Andre Cronje, pendiri Flying Tulip sekaligus pencipta jaringan Fantom, menyampaikan bahwa sebagian besar protokol yang mengusung label decentralized finance (DeFi) kini sudah tak lagi memenuhi standar desentralisasi yang sesungguhnya. Pernyataan ini disampaikannya dalam acara Chain Reaction X Spaces milik Cointelegraph. Menurut laporan Cointelegraph, Cronje mengatakan,

“Saya rasa DeFi sudah tidak ada lagi, kecuali di ceruk-ceruk yang sangat kecil.”

Argumen Cronje berpusat pada kesenjangan antara janji awal DeFi dan wujud sebagian besar protokol saat ini. Ia mendefinisikan DeFi sejati sebagai sesuatu yang mensyaratkan desentralisasi, imutabilitas, dan ketiadaan perantara — standar yang menurutnya “sudah tidak benar-benar berlaku untuk hampir semua protokol lain yang berjalan hari ini.” Dalam pandangannya, sektor ini telah bergeser menjadi sesuatu yang lebih dekat dengan “onchain finance”: kategori yang tetap berguna dan sah, tapi diam-diam telah melepaskan properti-properti yang dulu memberi makna asli pada DeFi.
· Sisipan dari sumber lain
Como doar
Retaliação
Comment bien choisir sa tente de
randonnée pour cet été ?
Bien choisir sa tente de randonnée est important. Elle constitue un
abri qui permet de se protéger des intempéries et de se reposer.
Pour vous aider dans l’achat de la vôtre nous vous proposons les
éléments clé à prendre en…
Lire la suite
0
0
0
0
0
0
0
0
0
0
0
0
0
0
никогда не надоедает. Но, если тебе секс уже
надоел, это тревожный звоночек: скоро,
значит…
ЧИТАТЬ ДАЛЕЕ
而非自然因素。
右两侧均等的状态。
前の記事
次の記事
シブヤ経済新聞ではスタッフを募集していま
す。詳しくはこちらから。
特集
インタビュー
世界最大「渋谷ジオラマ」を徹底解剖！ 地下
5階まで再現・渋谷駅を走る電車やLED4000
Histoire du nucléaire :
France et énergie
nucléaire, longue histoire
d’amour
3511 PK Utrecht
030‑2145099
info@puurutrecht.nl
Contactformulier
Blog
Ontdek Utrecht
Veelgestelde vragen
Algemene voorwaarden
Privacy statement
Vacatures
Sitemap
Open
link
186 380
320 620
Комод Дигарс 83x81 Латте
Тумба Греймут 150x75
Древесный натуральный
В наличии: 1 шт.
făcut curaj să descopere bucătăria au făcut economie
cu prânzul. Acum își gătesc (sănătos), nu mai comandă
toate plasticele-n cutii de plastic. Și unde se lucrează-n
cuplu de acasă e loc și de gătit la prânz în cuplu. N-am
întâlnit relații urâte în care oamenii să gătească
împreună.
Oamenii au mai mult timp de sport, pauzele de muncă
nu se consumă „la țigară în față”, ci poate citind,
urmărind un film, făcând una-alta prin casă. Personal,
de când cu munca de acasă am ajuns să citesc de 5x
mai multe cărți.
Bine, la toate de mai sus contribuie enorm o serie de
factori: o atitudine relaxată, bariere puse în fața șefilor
Andre Cronje: 'DeFi Doesn't Exist Anymore' Outside Small Niches
Image via @WuBlockchain on X

Tim yang Menjalankan Bisnis, Bukan Kode yang Imutabel

Inti kritik Cronje adalah bahwa banyak protokol kini, secara fungsional, tak lebih dari “tim yang menjalankan bisnis mencari untung” — proyek dengan smart contract yang bisa di-upgrade, infrastruktur off-chain, dan kontrol operasional yang memungkinkan tim pendiri turun tangan saat terjadi masalah. Fleksibilitas semacam ini kerap dibela sebagai fitur keamanan, terutama di tengah perdebatan industri soal perlunya mekanisme circuit-breaker yang dibangun ke dalam protokol untuk menghentikan aktivitas saat terjadi eksploitasi. Namun di sisi lain, hal ini juga memusatkan kekuasaan dengan cara yang justru bertentangan dengan janji awal DeFi untuk menyingkirkan perantara tepercaya.

Baca juga: Solana Nyaris Kehilangan Finalitas, Berjarak 4,5 Poin Saat Gangguan Routing

Konsentrasi kekuasaan ini pun bukan sekadar abstraksi tata kelola. Riset dari European Central Bank menemukan bahwa 100 pemegang token governance terbesar menguasai lebih dari 80% total suplai di sejumlah protokol besar, termasuk Aave, MakerDAO, Ampleforth, dan Uniswap — berdasarkan data kepemilikan yang diambil pada akhir 2022 hingga pertengahan 2023. Angka ini menjadi bukti konkret betapa jauhnya bahkan proyek-proyek unggulan DeFi dari cita-cita desentralisasi yang digambarkan Cronje.